> [WHAT IS REQUIRED] Throughout the material below, count the lines that include the string "four", then report only the resulting number.

> [DATA TO EXAMINE]
____
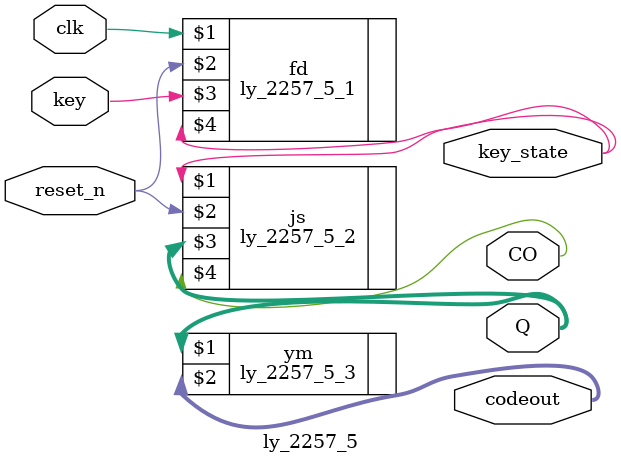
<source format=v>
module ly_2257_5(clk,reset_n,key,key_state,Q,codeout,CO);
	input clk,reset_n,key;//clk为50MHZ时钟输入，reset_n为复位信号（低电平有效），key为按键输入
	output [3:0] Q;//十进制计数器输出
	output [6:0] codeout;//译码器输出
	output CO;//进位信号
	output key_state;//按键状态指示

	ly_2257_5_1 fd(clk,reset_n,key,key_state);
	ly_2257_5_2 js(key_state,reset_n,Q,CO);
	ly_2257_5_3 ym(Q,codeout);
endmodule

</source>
____
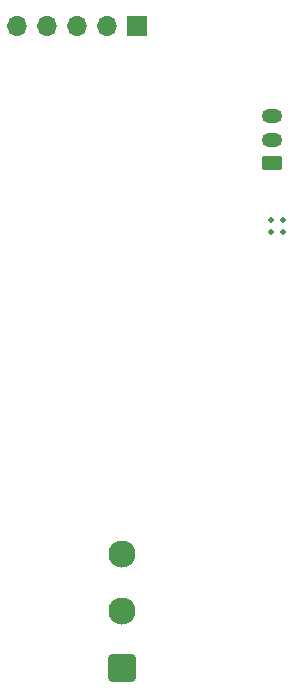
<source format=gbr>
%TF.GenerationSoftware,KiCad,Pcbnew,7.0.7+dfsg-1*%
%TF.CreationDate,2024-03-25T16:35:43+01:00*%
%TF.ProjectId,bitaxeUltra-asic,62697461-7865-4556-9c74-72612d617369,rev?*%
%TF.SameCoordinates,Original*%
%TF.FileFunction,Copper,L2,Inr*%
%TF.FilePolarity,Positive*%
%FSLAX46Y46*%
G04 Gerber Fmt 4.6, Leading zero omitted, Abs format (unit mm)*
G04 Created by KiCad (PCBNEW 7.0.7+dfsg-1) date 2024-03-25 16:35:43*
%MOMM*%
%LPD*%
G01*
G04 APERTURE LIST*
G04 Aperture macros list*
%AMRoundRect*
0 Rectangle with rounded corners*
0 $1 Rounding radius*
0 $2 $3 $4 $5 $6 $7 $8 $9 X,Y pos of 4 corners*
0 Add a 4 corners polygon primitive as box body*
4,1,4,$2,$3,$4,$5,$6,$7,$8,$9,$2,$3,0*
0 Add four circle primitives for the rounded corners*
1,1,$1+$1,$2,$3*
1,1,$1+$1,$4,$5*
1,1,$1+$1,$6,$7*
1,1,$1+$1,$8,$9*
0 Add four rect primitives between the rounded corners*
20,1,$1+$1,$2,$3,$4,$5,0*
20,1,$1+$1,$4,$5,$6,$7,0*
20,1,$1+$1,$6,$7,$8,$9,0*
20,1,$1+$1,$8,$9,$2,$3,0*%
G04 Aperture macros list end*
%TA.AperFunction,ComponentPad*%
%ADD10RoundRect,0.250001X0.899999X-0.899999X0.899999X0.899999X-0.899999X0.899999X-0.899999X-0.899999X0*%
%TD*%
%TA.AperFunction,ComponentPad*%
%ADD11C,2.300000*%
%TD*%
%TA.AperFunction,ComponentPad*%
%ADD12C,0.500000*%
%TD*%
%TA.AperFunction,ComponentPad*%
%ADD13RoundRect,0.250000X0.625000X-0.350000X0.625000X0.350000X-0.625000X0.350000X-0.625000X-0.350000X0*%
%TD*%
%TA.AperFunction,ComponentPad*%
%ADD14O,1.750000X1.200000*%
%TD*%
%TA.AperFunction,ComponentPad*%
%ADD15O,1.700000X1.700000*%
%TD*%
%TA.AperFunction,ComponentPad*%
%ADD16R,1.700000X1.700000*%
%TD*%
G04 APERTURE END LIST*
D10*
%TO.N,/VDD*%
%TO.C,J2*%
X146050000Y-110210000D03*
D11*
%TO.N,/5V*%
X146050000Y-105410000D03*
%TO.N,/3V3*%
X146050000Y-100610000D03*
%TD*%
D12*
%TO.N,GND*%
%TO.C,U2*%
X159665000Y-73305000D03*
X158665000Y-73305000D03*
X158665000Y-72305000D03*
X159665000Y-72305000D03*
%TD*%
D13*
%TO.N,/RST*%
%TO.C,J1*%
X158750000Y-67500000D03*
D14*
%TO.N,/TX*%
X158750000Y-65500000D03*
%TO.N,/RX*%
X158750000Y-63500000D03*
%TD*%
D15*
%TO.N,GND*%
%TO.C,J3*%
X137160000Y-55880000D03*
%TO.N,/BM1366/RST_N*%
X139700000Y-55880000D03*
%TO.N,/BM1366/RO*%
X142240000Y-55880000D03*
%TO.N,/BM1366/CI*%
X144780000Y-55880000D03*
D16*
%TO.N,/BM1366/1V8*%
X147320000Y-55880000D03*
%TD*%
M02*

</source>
____
> [SOLUTION FOR THIS TASK] 2